• _SUPPLIED PASSAGE_
Re: [PATCH 1/2] mwifiex: Use non-posted PCI register writes

From: Jonas Dreßler
Date: Thu Sep 30 2021 - 12:22:53 EST


On 9/30/21 6:19 PM, Pali Rohár wrote:
On Thursday 30 September 2021 18:14:04 Jonas Dreßler wrote:
On 9/30/21 5:42 PM, Pali Rohár wrote:
On Thursday 30 September 2021 17:38:43 Jonas Dreßler wrote:
On 9/23/21 10:22 PM, Pali Rohár wrote:
On Thursday 23 September 2021 22:41:30 Andy Shevchenko wrote:
On Thu, Sep 23, 2021 at 6:28 PM Jonas Dreßler <verdre@xxxxxxx> wrote:
On 9/22/21 2:50 PM, Jonas Dreßler wrote:

...

- Just calling mwifiex_write_reg() once and then blocking until the card
wakes up using my delay-loop doesn't fix the issue, it's actually
writing multiple times that fixes the issue

These observations sound a lot like writes (and even reads) are actually
being dropped, don't they?

It sounds like you're writing into a not ready (fully powered on) device.

This reminds me a discussion with Bjorn about CRS response returned
after firmware crash / reset when device is not ready yet:
https://lore.kernel.org/linux-pci/20210922164803.GA203171@bhelgaas/

Could not be this similar issue? You could check it via reading
PCI_VENDOR_ID register from config space. And if it is not valid value
then card is not really ready yet.

To check this, try to put a busy loop for reading and check the value
till it gets 0.

Something like

unsigned int count = 1000;

do {
if (mwifiex_read_reg(...) == 0)
break;
} while (--count);


--
With Best Regards,
Andy Shevchenko

I've tried both reading PCI_VENDOR_ID and the firmware status using a busy
loop now, but sadly none of them worked. It looks like the card always
replies with the correct values even though it sometimes won't wake up after
that.

• _REQUIRED ACTION 1_
In the mwifiex thread, which register is suggested for reading from config space to check whether the card is ready?
• _REQUIRED ACTION 2_
Supply the next part of the mwifiex thread, starting after its final sentence.

Images with keypoint coordinates:
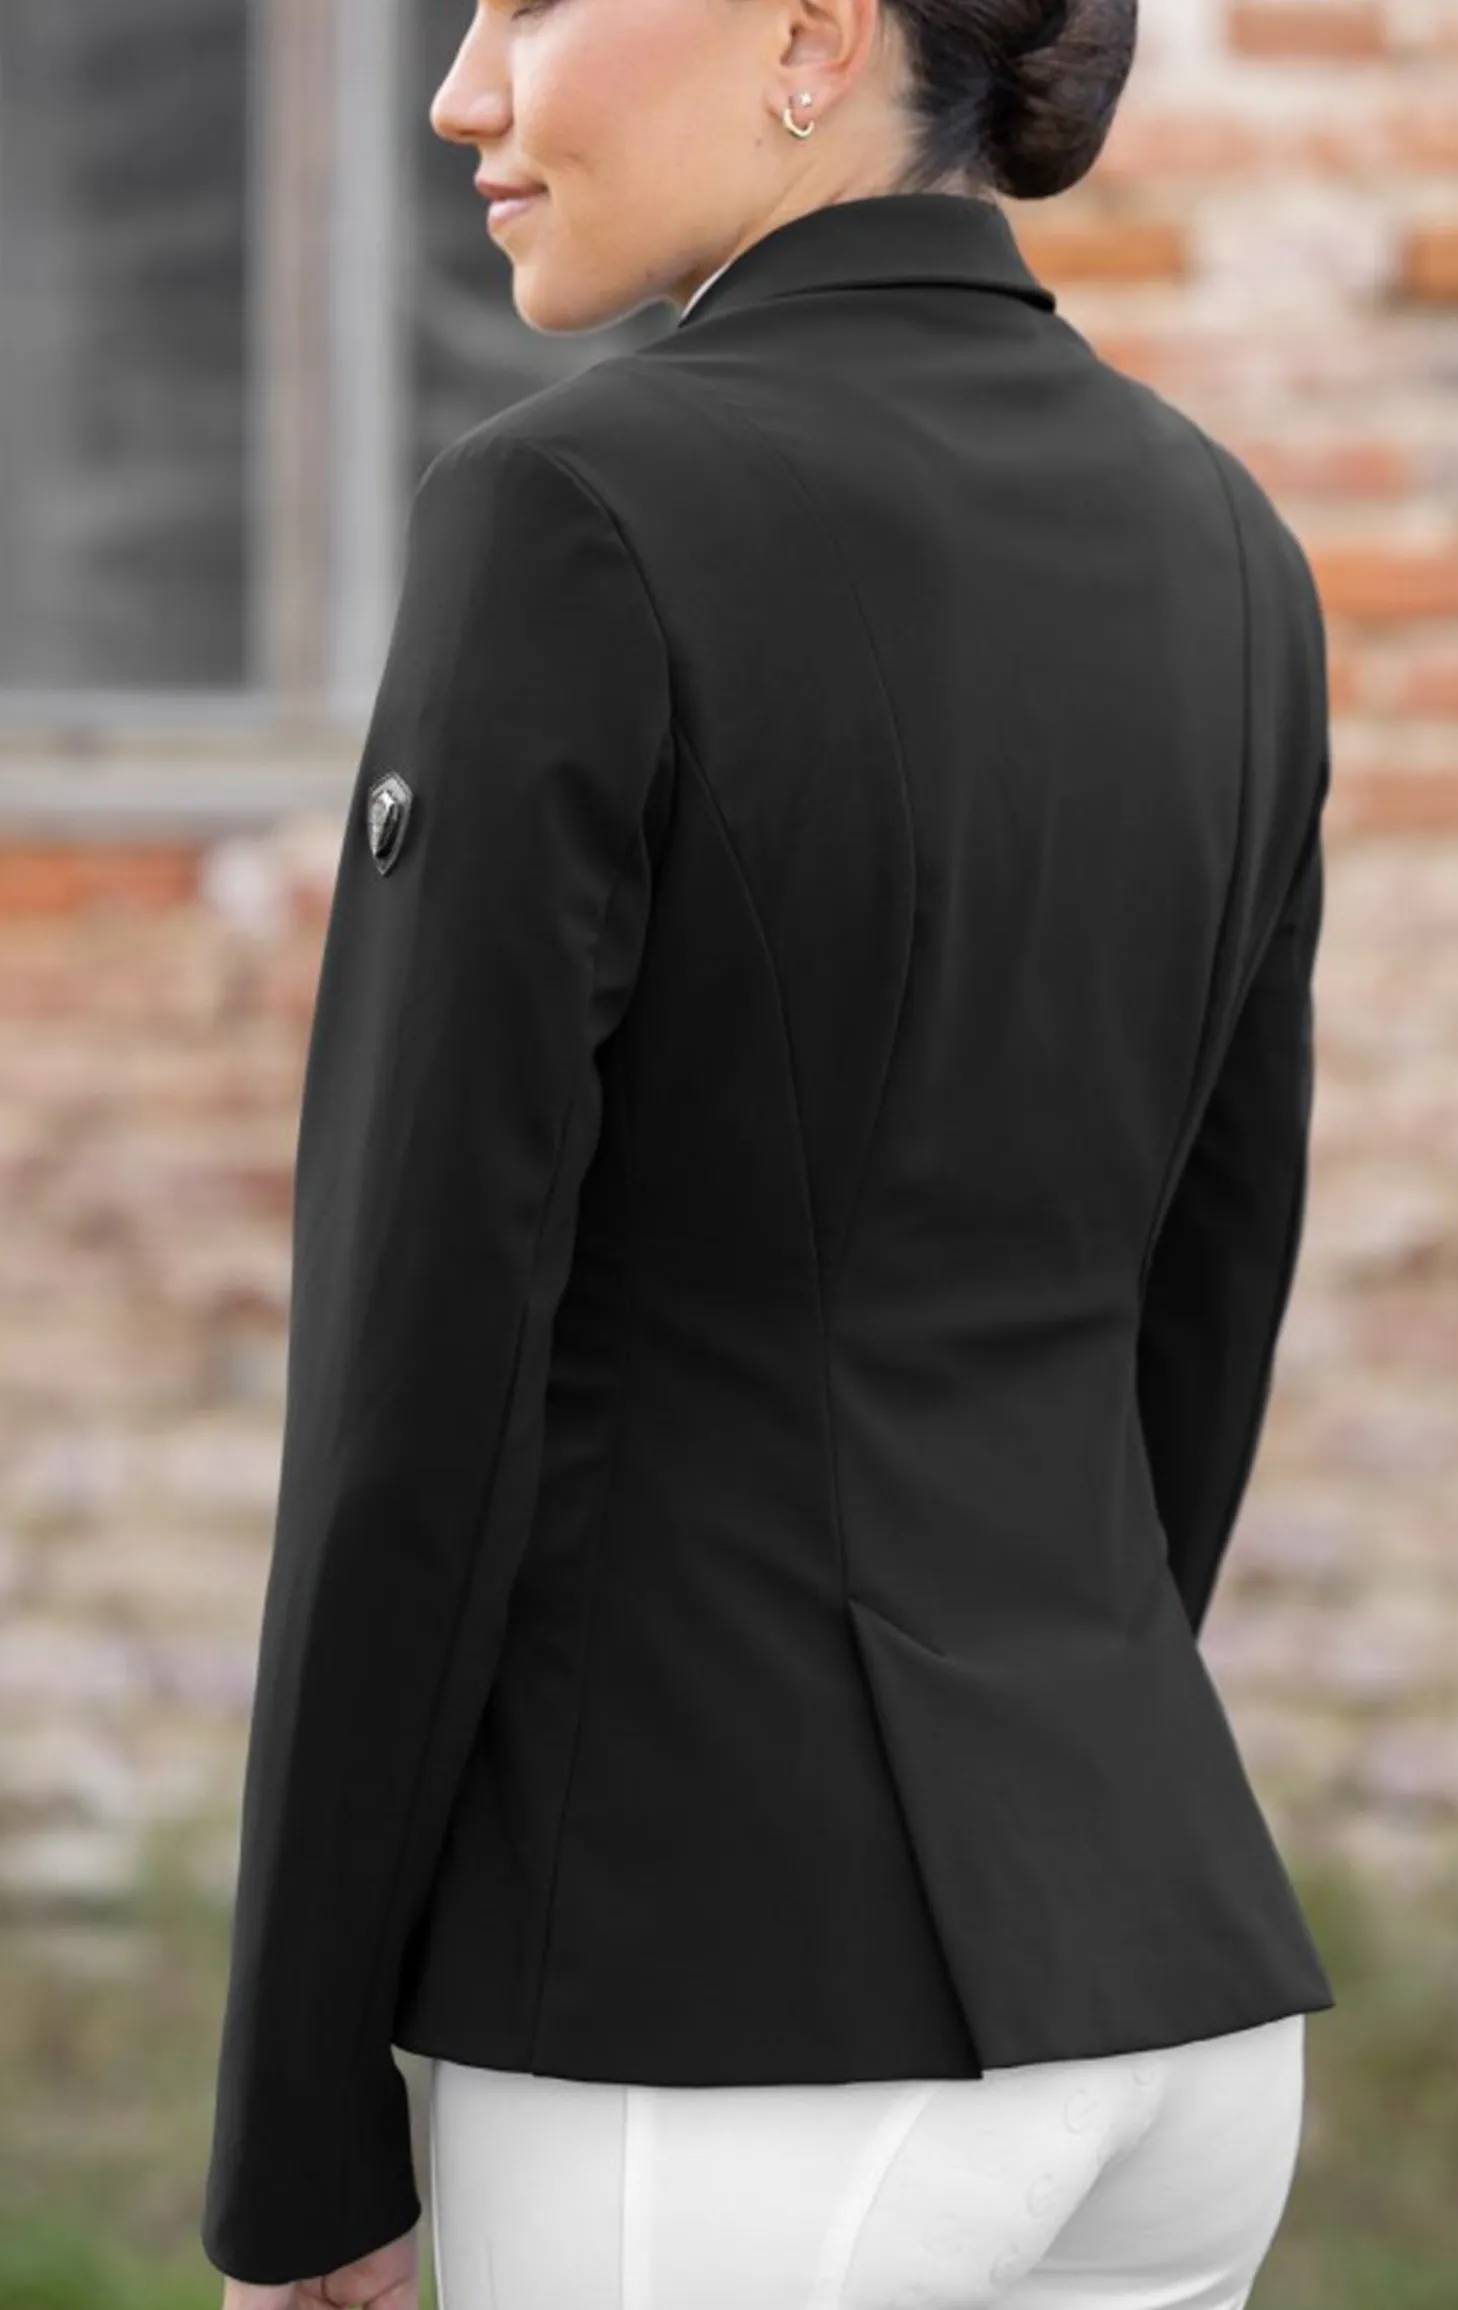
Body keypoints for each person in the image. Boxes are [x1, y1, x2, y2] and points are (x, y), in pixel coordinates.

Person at [201, 0, 1338, 2303]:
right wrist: (1054, 1813)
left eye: (532, 2)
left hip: (713, 2044)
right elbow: (1208, 1297)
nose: (459, 89)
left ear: (812, 33)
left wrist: (297, 2136)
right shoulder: (1224, 536)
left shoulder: (568, 508)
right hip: (1164, 1996)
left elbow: (417, 1387)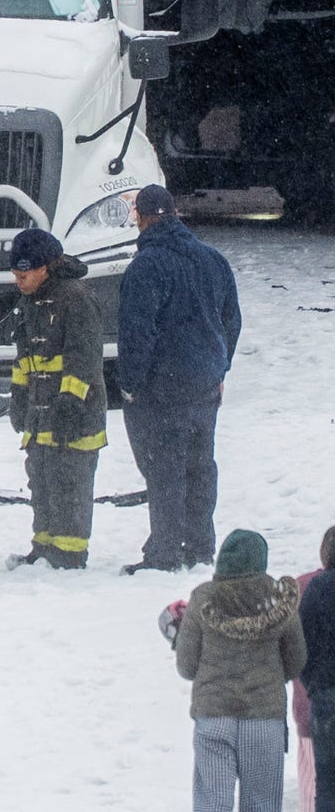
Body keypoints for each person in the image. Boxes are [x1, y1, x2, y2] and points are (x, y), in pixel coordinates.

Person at [174, 529, 307, 812]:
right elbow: (296, 661)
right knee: (261, 809)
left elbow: (186, 665)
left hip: (213, 717)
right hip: (262, 719)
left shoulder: (202, 600)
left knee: (211, 807)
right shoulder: (279, 601)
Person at [116, 185, 241, 573]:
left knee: (163, 468)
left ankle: (165, 553)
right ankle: (200, 546)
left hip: (162, 387)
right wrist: (221, 368)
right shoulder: (213, 260)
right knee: (200, 467)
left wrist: (130, 385)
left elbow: (137, 333)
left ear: (142, 216)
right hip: (204, 384)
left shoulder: (146, 266)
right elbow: (231, 321)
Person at [3, 228, 106, 569]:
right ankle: (44, 546)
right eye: (15, 275)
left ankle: (70, 552)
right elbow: (26, 358)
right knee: (42, 480)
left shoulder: (77, 298)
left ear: (44, 268)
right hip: (40, 414)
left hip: (74, 416)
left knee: (69, 483)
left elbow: (85, 357)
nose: (18, 280)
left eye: (24, 274)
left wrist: (71, 402)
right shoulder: (29, 303)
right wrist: (18, 395)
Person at [298, 528, 335, 812]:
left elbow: (300, 648)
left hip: (327, 700)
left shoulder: (317, 588)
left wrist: (315, 685)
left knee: (327, 786)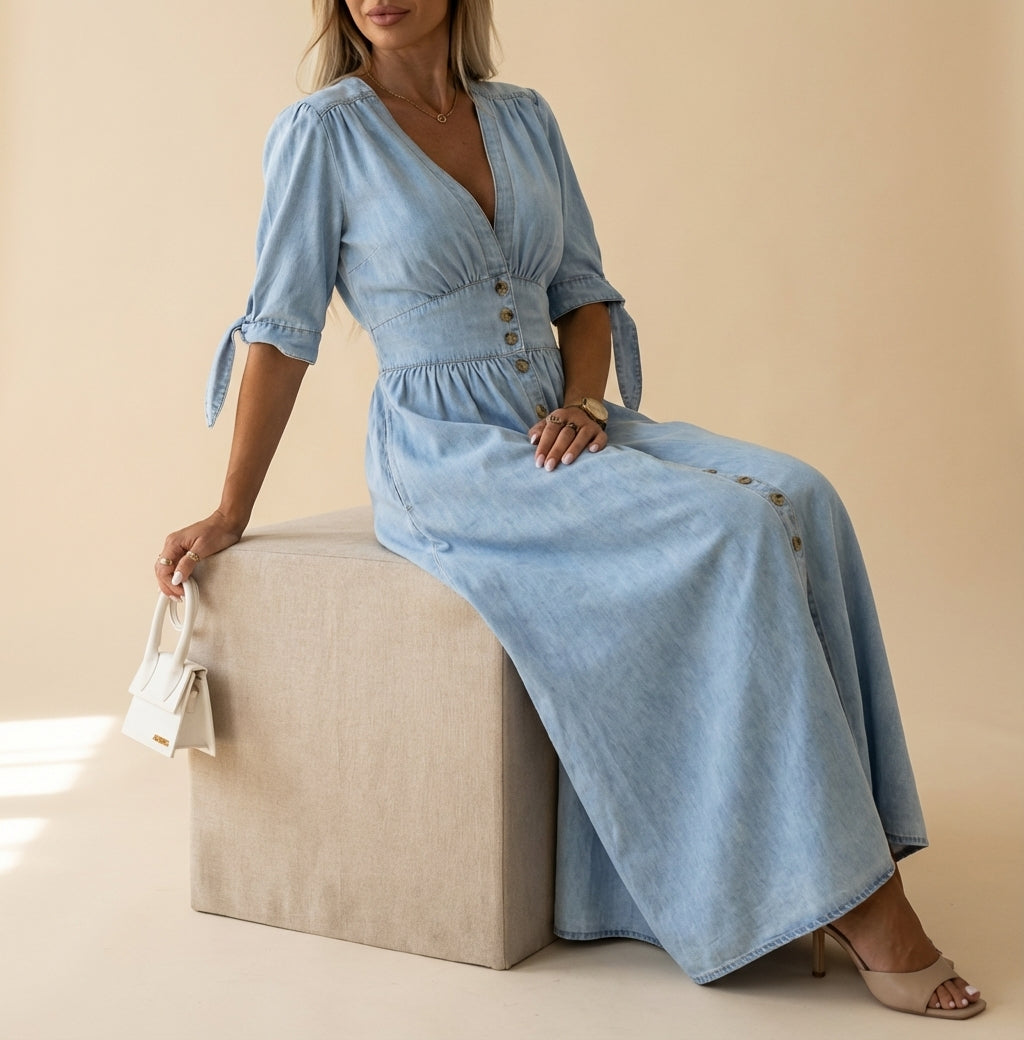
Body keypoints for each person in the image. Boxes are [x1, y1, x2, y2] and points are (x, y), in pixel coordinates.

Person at [155, 0, 984, 1018]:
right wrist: (231, 509)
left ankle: (832, 846)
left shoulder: (524, 117)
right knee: (730, 531)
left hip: (560, 414)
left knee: (803, 492)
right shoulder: (322, 132)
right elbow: (281, 330)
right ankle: (860, 900)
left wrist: (586, 403)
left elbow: (583, 296)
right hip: (447, 452)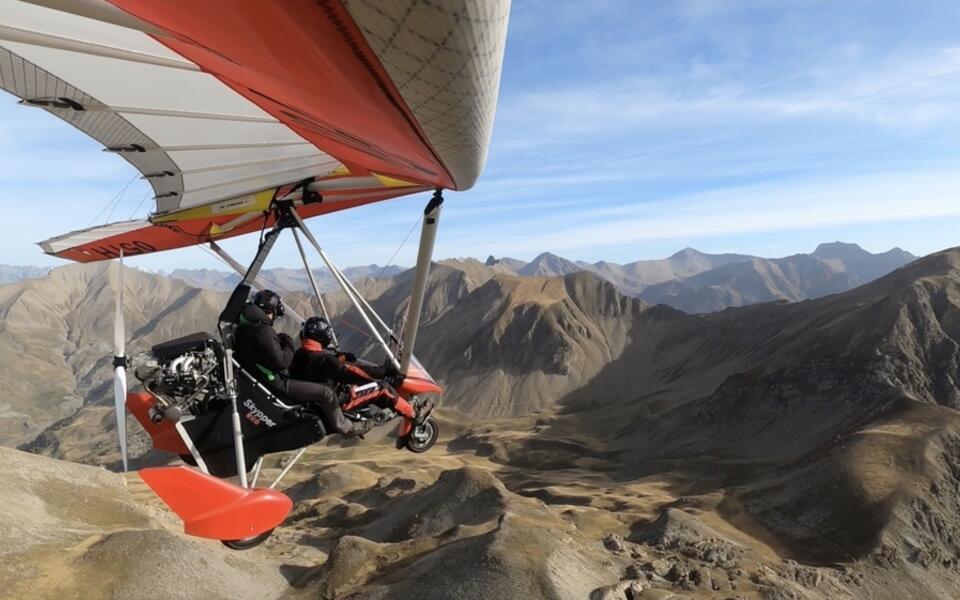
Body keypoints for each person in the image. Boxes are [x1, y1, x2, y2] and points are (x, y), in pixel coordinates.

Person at [233, 290, 371, 437]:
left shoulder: (244, 328)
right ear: (271, 311)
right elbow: (283, 361)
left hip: (263, 383)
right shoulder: (263, 331)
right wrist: (288, 343)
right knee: (327, 393)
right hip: (278, 385)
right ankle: (346, 428)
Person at [290, 316, 433, 424]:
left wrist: (340, 357)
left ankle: (385, 409)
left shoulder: (299, 355)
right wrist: (382, 372)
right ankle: (415, 415)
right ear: (323, 336)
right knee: (383, 388)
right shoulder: (325, 360)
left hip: (316, 401)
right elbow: (351, 373)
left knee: (369, 389)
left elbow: (320, 367)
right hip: (340, 401)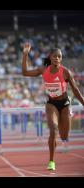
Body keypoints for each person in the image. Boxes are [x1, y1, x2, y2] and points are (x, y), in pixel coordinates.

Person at [21, 42, 84, 171]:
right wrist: (25, 55)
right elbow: (25, 73)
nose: (57, 58)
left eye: (59, 57)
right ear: (50, 57)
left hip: (65, 103)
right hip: (51, 104)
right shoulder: (43, 70)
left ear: (61, 59)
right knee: (53, 130)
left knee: (64, 136)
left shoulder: (66, 72)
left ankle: (62, 130)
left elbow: (76, 91)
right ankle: (51, 161)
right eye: (55, 56)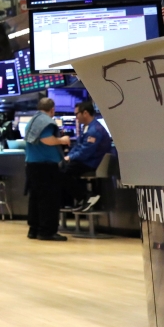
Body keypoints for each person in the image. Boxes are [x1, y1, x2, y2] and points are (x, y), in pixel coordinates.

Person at [24, 97, 71, 241]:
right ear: (52, 110)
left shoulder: (31, 121)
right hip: (45, 167)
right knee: (49, 200)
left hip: (32, 166)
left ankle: (34, 229)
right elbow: (46, 139)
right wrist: (62, 140)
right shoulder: (46, 122)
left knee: (35, 199)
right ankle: (47, 231)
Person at [62, 101, 112, 209]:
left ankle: (85, 197)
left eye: (76, 114)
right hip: (86, 160)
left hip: (93, 163)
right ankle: (82, 199)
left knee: (63, 172)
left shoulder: (94, 130)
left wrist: (69, 157)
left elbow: (85, 152)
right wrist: (69, 157)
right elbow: (78, 146)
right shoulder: (87, 127)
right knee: (63, 168)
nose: (76, 117)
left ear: (85, 113)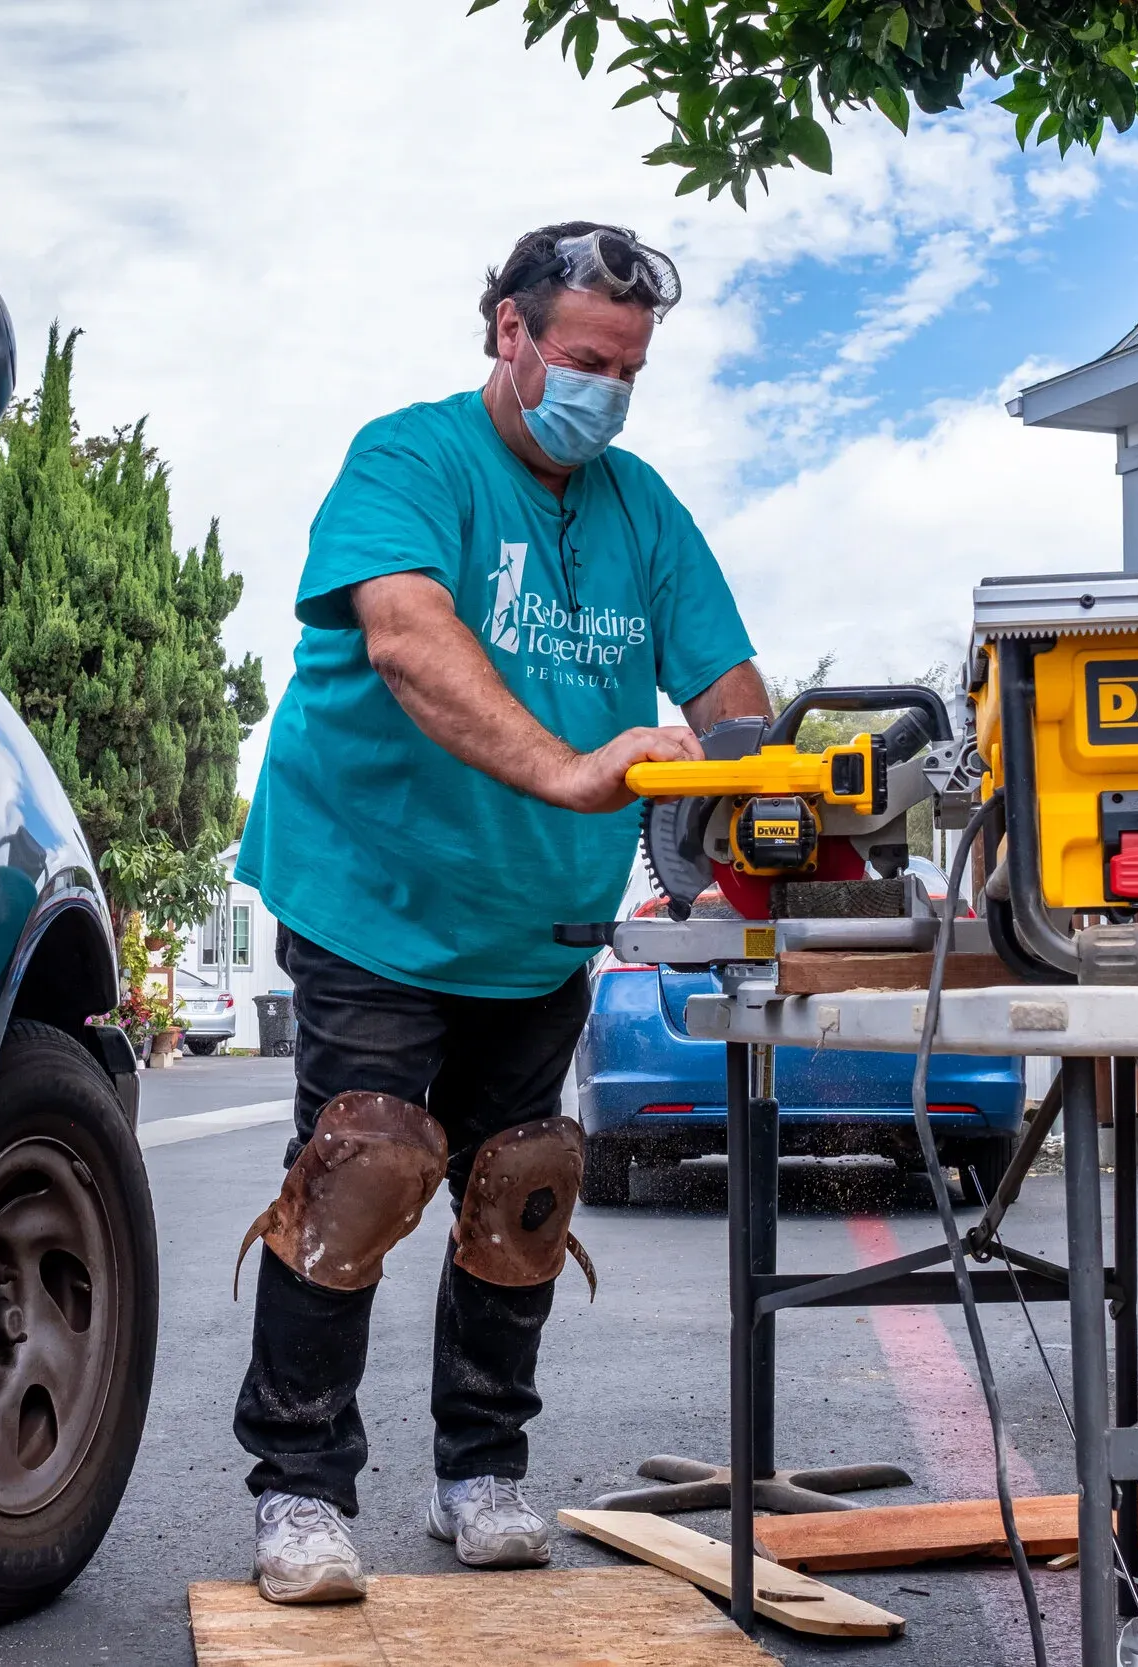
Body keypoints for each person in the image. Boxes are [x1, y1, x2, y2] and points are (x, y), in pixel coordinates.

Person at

• _EXPECTED OUTPUT 1_
PCI_VENDOR_ID

• _EXPECTED OUTPUT 2_
I do have one new observation though, although I've no clue what could be
happening here: When reading PCI_VENDOR_ID 1000 times to wakeup we can
"predict" the wakeup failure because exactly one (usually around the 20th)
of those 1000 reads will fail.

What does "fail" means here?

ioread32() returns all ones, that's interpreted as failure by
mwifiex_read_reg().

Ok. And can you check if PCI Bridge above this card has enabled CRSSVE
bit (CRSVisible in RootCtl+RootCap in lspci output)? To determinate if
Bridge could convert CRS response to all-ones as failed transaction.


Seems like that bit is disabled:
> RootCap: CRSVisible-
> RootCtl: ErrCorrectable- ErrNon-Fatal- ErrFatal- PMEIntEna+ CRSVisible-



Maybe the firmware actually tries to wake up,
encounters an error somewhere in its wakeup routines and then goes down a
special failure code path. That code path keeps the cards CPU so busy that
at some point a PCI_VENDOR_ID request times out?

Or well, maybe the card actually wakes up fine, but we don't receive the
interrupt on our end, so many possibilities...